DATASET EXCERPTS Block Start
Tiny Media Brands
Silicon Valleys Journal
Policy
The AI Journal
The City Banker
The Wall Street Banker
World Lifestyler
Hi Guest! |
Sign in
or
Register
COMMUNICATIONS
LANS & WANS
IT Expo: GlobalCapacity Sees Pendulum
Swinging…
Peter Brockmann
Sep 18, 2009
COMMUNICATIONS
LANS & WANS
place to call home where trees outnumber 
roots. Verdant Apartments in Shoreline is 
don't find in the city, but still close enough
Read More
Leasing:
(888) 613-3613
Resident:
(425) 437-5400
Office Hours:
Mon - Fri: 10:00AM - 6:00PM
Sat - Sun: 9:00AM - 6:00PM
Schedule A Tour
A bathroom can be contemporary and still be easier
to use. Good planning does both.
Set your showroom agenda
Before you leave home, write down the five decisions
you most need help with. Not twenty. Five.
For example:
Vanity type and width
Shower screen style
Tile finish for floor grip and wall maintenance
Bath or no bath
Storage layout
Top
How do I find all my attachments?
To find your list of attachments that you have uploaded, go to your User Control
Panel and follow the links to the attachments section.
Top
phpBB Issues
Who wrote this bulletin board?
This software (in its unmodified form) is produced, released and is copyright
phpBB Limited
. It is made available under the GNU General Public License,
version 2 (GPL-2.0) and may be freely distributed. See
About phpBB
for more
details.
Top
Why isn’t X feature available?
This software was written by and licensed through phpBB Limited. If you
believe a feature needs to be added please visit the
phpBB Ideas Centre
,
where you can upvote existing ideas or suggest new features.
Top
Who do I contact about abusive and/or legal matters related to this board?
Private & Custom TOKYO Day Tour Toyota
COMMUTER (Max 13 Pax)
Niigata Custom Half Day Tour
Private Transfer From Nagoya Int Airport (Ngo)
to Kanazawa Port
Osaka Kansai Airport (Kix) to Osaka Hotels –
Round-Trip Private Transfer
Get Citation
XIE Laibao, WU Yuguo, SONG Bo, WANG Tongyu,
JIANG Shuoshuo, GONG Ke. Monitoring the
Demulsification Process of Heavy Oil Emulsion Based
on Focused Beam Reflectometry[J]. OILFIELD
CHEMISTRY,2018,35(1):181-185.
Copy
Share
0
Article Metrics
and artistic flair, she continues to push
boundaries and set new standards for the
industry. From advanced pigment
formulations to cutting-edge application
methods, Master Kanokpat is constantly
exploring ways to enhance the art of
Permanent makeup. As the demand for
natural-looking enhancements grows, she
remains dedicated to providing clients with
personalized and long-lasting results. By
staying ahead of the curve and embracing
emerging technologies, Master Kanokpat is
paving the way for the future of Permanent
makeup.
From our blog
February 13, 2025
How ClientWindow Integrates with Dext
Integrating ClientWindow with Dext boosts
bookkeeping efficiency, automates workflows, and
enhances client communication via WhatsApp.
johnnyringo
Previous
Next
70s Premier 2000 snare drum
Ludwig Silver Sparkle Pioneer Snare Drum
DATASET EXCERPTS Block End
### YOUR ASSIGNMENT
Write the data out once more. Keep every word the same.

### WRITTEN REPLY
Tiny Media Brands
Silicon Valleys Journal
Policy
The AI Journal
The City Banker
The Wall Street Banker
World Lifestyler
Hi Guest! |
Sign in
or
Register
COMMUNICATIONS
LANS & WANS
IT Expo: GlobalCapacity Sees Pendulum
Swinging…
Peter Brockmann
Sep 18, 2009
COMMUNICATIONS
LANS & WANS
place to call home where trees outnumber 
roots. Verdant Apartments in Shoreline is 
don't find in the city, but still close enough
Read More
Leasing:
(888) 613-3613
Resident:
(425) 437-5400
Office Hours:
Mon - Fri: 10:00AM - 6:00PM
Sat - Sun: 9:00AM - 6:00PM
Schedule A Tour
A bathroom can be contemporary and still be easier
to use. Good planning does both.
Set your showroom agenda
Before you leave home, write down the five decisions
you most need help with. Not twenty. Five.
For example:
Vanity type and width
Shower screen style
Tile finish for floor grip and wall maintenance
Bath or no bath
Storage layout
Top
How do I find all my attachments?
To find your list of attachments that you have uploaded, go to your User Control
Panel and follow the links to the attachments section.
Top
phpBB Issues
Who wrote this bulletin board?
This software (in its unmodified form) is produced, released and is copyright
phpBB Limited
. It is made available under the GNU General Public License,
version 2 (GPL-2.0) and may be freely distributed. See
About phpBB
for more
details.
Top
Why isn’t X feature available?
This software was written by and licensed through phpBB Limited. If you
believe a feature needs to be added please visit the
phpBB Ideas Centre
,
where you can upvote existing ideas or suggest new features.
Top
Who do I contact about abusive and/or legal matters related to this board?
Private & Custom TOKYO Day Tour Toyota
COMMUTER (Max 13 Pax)
Niigata Custom Half Day Tour
Private Transfer From Nagoya Int Airport (Ngo)
to Kanazawa Port
Osaka Kansai Airport (Kix) to Osaka Hotels –
Round-Trip Private Transfer
Get Citation
XIE Laibao, WU Yuguo, SONG Bo, WANG Tongyu,
JIANG Shuoshuo, GONG Ke. Monitoring the
Demulsification Process of Heavy Oil Emulsion Based
on Focused Beam Reflectometry[J]. OILFIELD
CHEMISTRY,2018,35(1):181-185.
Copy
Share
0
Article Metrics
and artistic flair, she continues to push
boundaries and set new standards for the
industry. From advanced pigment
formulations to cutting-edge application
methods, Master Kanokpat is constantly
exploring ways to enhance the art of
Permanent makeup. As the demand for
natural-looking enhancements grows, she
remains dedicated to providing clients with
personalized and long-lasting results. By
staying ahead of the curve and embracing
emerging technologies, Master Kanokpat is
paving the way for the future of Permanent
makeup.
From our blog
February 13, 2025
How ClientWindow Integrates with Dext
Integrating ClientWindow with Dext boosts
bookkeeping efficiency, automates workflows, and
enhances client communication via WhatsApp.
johnnyringo
Previous
Next
70s Premier 2000 snare drum
Ludwig Silver Sparkle Pioneer Snare Drum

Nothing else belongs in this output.